引文段落:
------------------------

閒來無事,太原的「留鳥」與海南的「候鳥」在群裡亂侃。大家討論的主題是,冬天,南方和北方究竟哪裡好。
「候鳥」說,夏日炎炎,海濱沙灘。
「留鳥」說,寒風凜冽,室內如春。
「候鳥」說,空氣新鮮,身體健康。
「留鳥」說,一方水土一方人,「春生,夏長,秋收,冬藏」。
雙方各說各的理,誰也說服不了誰。我靈機一動,寫了幾句順口溜:
春夏秋冬分的清
世世代代北方人
紅泥火爐一壼酒
親友雪夜情意濃
群裡一陣沉默,接著有人發出原詩:
問劉十九
白居易
綠蟻新醅酒,
紅泥小火爐。
晚來天欲雪,
能飲一杯無?
大家再也無心爭論,綠樹蔭蔭與雪花飄飄,誰高誰低了。
想起了逝去的歲月,想起了久違的小火爐。懷念在那樣的一個雪夜,或許是家人,或許是老友,圍在一個小火爐邊,一壼老酒相伴;嘮著家常,敘著友情;看著月上柳梢,聽著雪花簌簌;那種意境,怎一個「美」字了的。

------------------------

資料摘錄:
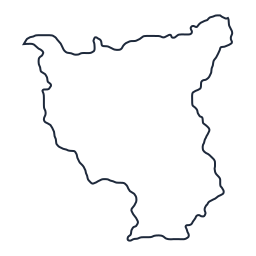 outline of Constanza, La Vega, Dominican Republic
{"feature_id": "3306468B51834332245466", "entity_name": "Constanza", "entity_type": "district", "adm_level": 2, "iso_a3": "DOM", "parent_name": "Dominican Republic", "parent_adm1": "La Vega", "projection": "orthographic", "projection_center": [-70.661, 18.86], "detail": "fine", "context": "isolated", "style": "outline", "palette": "slate", "viewbox_px": 256, "rotation_deg": 0, "n_neighbors": 0, "source": "geoboundaries", "source_scale": "gbopen_adm2", "svg_char_len": 5721}
<svg xmlns="http://www.w3.org/2000/svg" viewBox="0 0 256 256"><path d="M134.6,238.9L136.3,238.8L137.6,238.6L140.0,237.6L141.4,237.3L143.3,237.2L148.7,237.2L150.6,237.1L151.9,236.8L154.0,235.9L154.9,235.7L156.3,235.5L158.7,235.4L161.1,235.6L162.4,236.0L163.5,236.6L165.5,238.2L166.3,238.6L168.1,239.1L170.7,239.3L174.2,239.1L182.2,239.2L184.0,239.2L184.8,239.0L185.6,238.8L187.5,237.7L188.3,237.0L188.5,236.7L188.7,236.0L188.8,235.2L188.6,234.4L188.4,233.7L187.5,232.0L186.7,229.3L185.8,227.4L185.6,226.7L185.7,226.3L186.0,225.7L186.6,225.3L187.2,225.2L189.1,225.1L189.9,224.9L190.6,224.6L191.3,224.2L192.0,223.3L192.9,221.6L195.2,218.4L196.2,216.3L196.7,215.8L197.3,215.4L198.1,215.1L198.9,215.1L199.6,215.3L201.1,216.2L202.3,216.4L203.4,216.4L204.1,216.1L204.8,215.2L205.3,214.0L205.5,213.4L205.4,212.4L204.9,211.1L204.7,210.4L204.6,209.1L204.9,207.9L205.2,207.2L206.2,205.4L206.6,205.0L207.1,204.7L208.2,202.7L209.0,201.8L209.6,201.4L213.4,199.4L214.8,198.8L215.6,198.3L218.3,196.2L220.5,195.2L222.7,194.0L223.2,193.5L223.4,193.2L223.7,192.0L223.6,190.9L223.3,190.1L221.8,187.6L220.7,186.4L220.4,185.7L220.2,184.1L220.2,180.0L220.1,179.2L219.8,178.3L219.1,177.2L216.3,174.2L215.6,173.1L215.1,171.9L214.6,168.7L215.0,166.3L215.0,163.2L214.9,161.6L214.6,160.7L214.0,159.6L213.1,158.6L209.6,155.2L208.2,154.1L206.0,153.0L204.3,151.7L203.2,150.3L202.9,149.5L202.7,147.8L202.7,146.6L203.0,144.9L204.0,142.9L204.7,140.1L205.0,139.3L205.9,137.7L206.5,136.2L207.7,134.2L209.2,131.1L209.4,130.0L209.3,129.2L208.7,128.0L207.5,126.7L205.8,125.2L203.8,123.7L203.3,123.3L203.1,122.9L202.9,122.2L202.6,118.8L202.3,117.7L201.8,117.1L200.0,116.4L199.5,115.9L198.0,113.5L197.7,112.7L197.2,110.3L196.6,109.2L195.2,107.6L193.1,106.0L192.6,105.4L192.3,104.2L192.2,102.9L192.1,95.9L192.2,94.6L192.4,93.4L192.8,92.7L193.0,92.4L195.5,90.9L198.0,89.9L199.9,88.8L200.4,88.3L200.7,87.6L200.9,86.8L201.1,82.8L201.3,82.0L202.0,81.0L202.6,80.6L203.3,80.2L205.6,79.8L206.7,79.2L208.1,78.1L209.2,76.8L210.9,73.3L211.2,72.5L211.6,68.8L211.8,68.0L212.8,65.5L213.3,62.2L213.6,61.0L214.2,59.9L216.1,57.5L217.9,54.1L219.7,50.2L220.2,48.4L220.5,47.7L221.0,47.2L221.7,47.0L224.4,46.7L225.5,46.3L229.1,44.8L231.2,43.5L231.7,43.0L231.9,42.3L231.9,41.6L230.9,39.4L230.8,37.8L231.0,36.6L232.0,34.2L232.2,33.3L232.1,32.1L231.8,30.9L229.4,26.1L229.1,25.3L228.9,24.0L228.6,19.9L228.4,19.1L227.9,18.0L226.6,18.5L225.8,18.5L225.1,18.3L222.0,16.8L220.1,15.4L217.1,15.4L215.4,15.6L212.9,16.6L210.6,17.2L209.8,17.5L208.7,18.4L207.6,19.7L207.1,20.1L204.6,20.9L200.7,22.8L199.1,24.2L197.2,26.6L197.0,26.8L196.3,27.0L195.7,26.9L194.2,26.2L193.5,26.0L192.8,26.0L192.0,26.2L191.4,26.7L190.8,27.6L190.7,28.4L191.0,29.5L191.8,31.0L191.9,31.7L191.8,32.5L191.5,33.2L190.9,33.8L189.9,34.3L188.1,34.5L181.7,34.4L179.2,34.6L178.4,34.8L177.7,35.2L175.0,37.3L174.3,37.6L173.5,37.7L172.4,37.6L171.8,37.2L171.5,36.7L171.0,35.3L170.5,34.9L169.8,34.8L168.9,35.0L164.6,37.2L163.4,37.4L162.3,37.2L160.2,36.3L158.4,36.0L147.1,35.9L144.4,36.1L143.5,36.3L142.8,36.7L139.7,39.0L136.2,40.7L134.9,41.0L131.3,41.1L130.0,41.3L129.2,41.6L126.0,43.1L124.7,44.1L123.5,45.4L122.8,46.4L122.1,47.8L121.4,48.7L120.5,49.4L119.2,49.8L117.0,49.9L114.7,49.6L113.5,49.2L111.8,48.3L108.3,46.6L107.0,46.3L103.5,46.1L102.4,45.8L102.1,45.5L101.7,44.8L101.2,41.5L100.7,40.4L100.2,39.8L99.6,39.3L98.2,38.6L96.6,37.5L95.9,37.3L95.2,37.3L94.7,37.7L94.2,38.6L93.5,40.5L93.5,41.1L94.1,42.8L94.4,44.0L94.6,47.2L94.6,48.5L94.5,49.8L94.2,50.5L93.8,51.2L91.6,52.5L90.5,52.9L88.7,53.1L83.9,53.0L82.0,53.1L80.7,53.4L78.7,54.4L77.4,54.6L75.5,54.7L74.2,54.5L71.2,53.3L67.2,52.7L66.4,52.3L65.7,51.9L64.4,50.7L63.6,49.6L61.0,44.2L60.6,43.5L57.3,39.7L55.9,37.8L55.1,37.1L53.2,35.9L52.6,35.6L51.7,35.4L49.4,35.2L38.5,35.2L36.7,35.3L35.4,35.5L33.3,36.5L30.1,37.2L27.2,38.8L26.5,39.6L24.9,42.2L23.8,44.1L26.5,43.9L30.2,43.8L32.0,43.9L33.3,44.3L34.1,44.7L34.8,45.3L38.2,48.3L38.9,48.8L40.4,49.5L41.4,50.2L42.6,51.3L43.2,52.4L43.2,52.8L43.1,53.4L42.2,55.2L41.7,55.8L40.3,56.7L39.8,57.2L39.3,57.8L38.9,58.5L38.7,59.8L38.6,61.2L38.7,63.0L38.9,64.4L40.1,67.3L40.5,69.9L40.8,71.1L41.0,71.5L41.5,71.9L44.9,74.0L45.4,74.5L46.5,76.4L47.0,77.4L47.2,78.3L47.5,80.5L47.8,81.7L48.3,82.2L49.4,83.0L50.3,83.8L50.8,84.4L51.0,85.2L50.9,86.0L50.5,86.6L49.2,88.5L48.7,89.0L47.5,89.4L44.2,89.5L43.5,89.6L42.9,90.0L42.5,90.6L42.5,91.0L42.7,91.6L43.5,93.6L43.8,95.4L43.9,98.2L43.9,104.9L44.0,107.3L44.3,108.6L45.3,110.7L45.6,112.4L45.6,113.8L45.3,115.2L44.2,117.6L44.0,118.4L43.9,119.6L44.2,120.8L44.9,121.8L45.5,122.3L47.9,123.5L50.4,125.0L50.8,125.6L52.2,127.8L54.0,131.7L54.2,133.1L54.6,136.2L55.8,139.1L56.3,143.3L56.6,144.1L57.4,145.1L58.3,146.1L59.3,146.9L63.2,148.8L66.4,149.6L68.1,150.4L68.9,150.6L70.2,150.8L73.3,151.0L74.1,151.1L74.8,151.5L75.3,152.0L76.6,154.3L76.8,155.0L77.4,157.8L79.1,161.4L79.8,162.6L82.4,165.2L83.2,166.2L83.7,166.9L85.4,170.4L86.0,173.2L87.1,175.7L87.6,178.1L88.0,179.3L88.7,180.4L89.6,181.3L90.7,182.5L91.7,183.3L92.7,183.6L93.4,183.5L96.1,182.4L98.1,181.2L101.6,179.5L102.8,179.2L104.5,179.1L106.7,179.2L107.9,179.4L110.4,180.6L113.1,181.3L115.2,182.2L116.4,182.6L118.2,182.7L122.3,182.8L123.6,183.0L124.4,183.3L125.1,183.8L126.7,185.4L127.4,186.5L128.3,188.6L129.9,191.1L133.9,193.6L134.4,194.1L135.8,196.3L136.2,197.4L136.4,199.1L136.4,200.4L136.1,202.0L134.3,205.5L132.2,208.1L131.7,208.8L131.5,209.6L131.4,210.4L131.8,211.5L133.2,214.2L136.1,218.0L137.7,221.1L137.9,221.9L137.9,222.7L137.5,223.8L136.2,225.9L135.6,226.3L133.7,227.0L132.9,227.7L131.8,229.6L131.5,230.3L131.3,231.1L131.0,233.5L130.7,234.5L130.3,235.1L128.9,236.1L128.1,236.9L127.8,237.6L127.6,238.7L127.7,239.5L128.1,240.1L128.8,240.5L129.5,240.6L130.3,240.6L131.1,240.4L133.1,239.3L134.6,238.9Z" fill="none" stroke="#1e293b" stroke-width="2"/></svg>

------------------------

請依據上方引文段落作答:
(a) 文中的「留鳥」與「候鳥」分別在哪裡?
(b) 群裡有人發出的原詩題目為何?作者是誰?
(c) 「候鳥」第二次發言說了什麼?

完整答案:
(a) 「留鳥」在太原,「候鳥」在海南。
(b) 題目為〈問劉十九〉,作者是白居易。
(c) 「空氣新鮮,身體健康。」